▸ TEXT EXCERPT
= = = = = = =

A review by livbarry
Moby Dyke: An Obsessive Quest To Hunt Down The Last Remaining Lesbian Bars In America by Krista Burton

inspiring reflective medium-paced

2.0

“I used to run a blog” ….. yes Lena Dunham incarnate, we could tell.

I don’t even know where to begin. To start with the good: I thought that the passages about the author and her mother were profound and really beautiful. Grief is almost always striking to me, and this was no different. As someone raised Catholic, religious extremism and being LGBTQ+ will never not interest me as a writing topic. However, this was one of the very few compelling moments. I also quite enjoyed the conclusion - lesbian bars are necessary, and are thus spreading - but I think anymore with a brain who undertook this project could’ve come to the same conclusion.

= = = = = = =

▸ DATASET EXCERPTS
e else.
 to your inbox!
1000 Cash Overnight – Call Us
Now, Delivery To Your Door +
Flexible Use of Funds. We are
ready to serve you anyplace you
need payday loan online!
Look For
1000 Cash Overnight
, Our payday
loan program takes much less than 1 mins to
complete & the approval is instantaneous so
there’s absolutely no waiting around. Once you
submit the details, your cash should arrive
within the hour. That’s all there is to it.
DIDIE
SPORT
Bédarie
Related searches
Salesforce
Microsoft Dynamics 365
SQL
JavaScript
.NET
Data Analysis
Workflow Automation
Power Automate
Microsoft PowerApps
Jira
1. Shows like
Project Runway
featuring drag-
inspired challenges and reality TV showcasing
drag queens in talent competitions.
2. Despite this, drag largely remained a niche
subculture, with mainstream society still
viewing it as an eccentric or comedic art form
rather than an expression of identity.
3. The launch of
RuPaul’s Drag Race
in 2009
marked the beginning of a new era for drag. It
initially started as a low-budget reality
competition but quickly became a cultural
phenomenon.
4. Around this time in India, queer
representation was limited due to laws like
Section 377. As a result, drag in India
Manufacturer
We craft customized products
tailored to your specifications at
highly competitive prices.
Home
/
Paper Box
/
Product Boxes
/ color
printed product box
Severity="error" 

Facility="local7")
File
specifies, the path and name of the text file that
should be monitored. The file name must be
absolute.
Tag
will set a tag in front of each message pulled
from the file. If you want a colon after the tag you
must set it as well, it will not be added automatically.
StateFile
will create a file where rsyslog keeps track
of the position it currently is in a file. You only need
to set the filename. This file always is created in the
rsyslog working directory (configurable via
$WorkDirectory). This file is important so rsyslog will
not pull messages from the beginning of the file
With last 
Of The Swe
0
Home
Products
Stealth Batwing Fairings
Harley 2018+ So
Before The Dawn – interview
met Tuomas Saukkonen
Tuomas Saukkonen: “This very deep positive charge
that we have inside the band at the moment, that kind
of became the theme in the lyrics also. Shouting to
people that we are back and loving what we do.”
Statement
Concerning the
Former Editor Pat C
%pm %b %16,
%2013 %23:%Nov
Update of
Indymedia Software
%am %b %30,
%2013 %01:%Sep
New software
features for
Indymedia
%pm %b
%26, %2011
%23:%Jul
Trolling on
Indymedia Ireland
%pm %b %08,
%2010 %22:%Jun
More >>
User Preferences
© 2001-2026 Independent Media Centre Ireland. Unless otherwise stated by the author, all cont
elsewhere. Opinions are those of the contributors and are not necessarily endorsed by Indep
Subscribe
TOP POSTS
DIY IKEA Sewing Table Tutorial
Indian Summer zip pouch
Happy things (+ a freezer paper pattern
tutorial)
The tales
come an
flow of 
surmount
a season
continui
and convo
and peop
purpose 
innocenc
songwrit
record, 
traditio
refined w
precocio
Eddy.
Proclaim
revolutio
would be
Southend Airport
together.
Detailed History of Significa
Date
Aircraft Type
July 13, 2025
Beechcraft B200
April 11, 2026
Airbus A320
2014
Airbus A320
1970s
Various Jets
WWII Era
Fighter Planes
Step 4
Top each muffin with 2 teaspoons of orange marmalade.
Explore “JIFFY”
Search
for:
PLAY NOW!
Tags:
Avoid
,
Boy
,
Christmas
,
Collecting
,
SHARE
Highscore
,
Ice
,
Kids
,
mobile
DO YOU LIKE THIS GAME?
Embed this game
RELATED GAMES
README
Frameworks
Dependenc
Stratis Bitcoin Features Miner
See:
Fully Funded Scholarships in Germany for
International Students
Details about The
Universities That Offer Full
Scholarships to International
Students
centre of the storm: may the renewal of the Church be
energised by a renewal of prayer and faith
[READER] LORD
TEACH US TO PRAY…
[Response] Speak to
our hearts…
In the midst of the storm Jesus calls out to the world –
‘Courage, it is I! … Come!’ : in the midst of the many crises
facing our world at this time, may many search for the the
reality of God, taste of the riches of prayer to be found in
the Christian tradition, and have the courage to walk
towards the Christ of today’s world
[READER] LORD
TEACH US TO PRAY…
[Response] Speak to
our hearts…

= = = = = = =

▸ TASKS FOR THIS EXERCISE
**a)** Can you duplicate the Moby Dyke review word for word, beginning at "I don’t even" and stopping after "the same conclusion."?
**b)** Could you pick up the Moby Dyke review where it stops and carry it on?

▸ EXERCISE ANSWERS
**a)**
I don’t even know where to begin. To start with the good: I thought that the passages about the author and her mother were profound and really beautiful. Grief is almost always striking to me, and this was no different. As someone raised Catholic, religious extremism and being LGBTQ+ will never not interest me as a writing topic. However, this was one of the very few compelling moments. I also quite enjoyed the conclusion - lesbian bars are necessary, and are thus spreading - but I think anymore with a brain who undertook this project could’ve come to the same conclusion.

**b)**
The author almost seemed like a social recluse with how out of touch she was with modern LGBTQ+ audiences, to be honest. She chalks this up to COVID, but that’s not much of an excuse when her prose reads as if she is a terminally online, judgmental millennial who constantly gets into petty discourse. The judgment present took me aback; I didn’t expect this to me a travel book/memoir from its marketing, and none of the memoirs I’ve ever read have had this severe judgment passed against TOTAL STRANGERS present simply because she surrounded herself with people who treated her poorly. I don’t even know where to begin in this regard… every instance became more egregious than the next….assuming a random person in community with the owners of a black establishment would say the n-word… assuming any masculine person would automatically be “femmephobic” (venmo me $15 to know what my real thoughts on that are, because I will not be publishing that for free on the internet)… the TWO PARAGRAPHS dedicated to “pin gays” (??????!?!??). I am astounded how this passed through an editor. Eventually, her assumptions about ’ racism and biphobia eventually just reads as if she is the one who actually believes those things. I won’t go into any real detail about this publicly (I’ll gladly discuss if I actually know you), but her perception of identity is somehow lesphobic, biphobic, and transphobic at the same time.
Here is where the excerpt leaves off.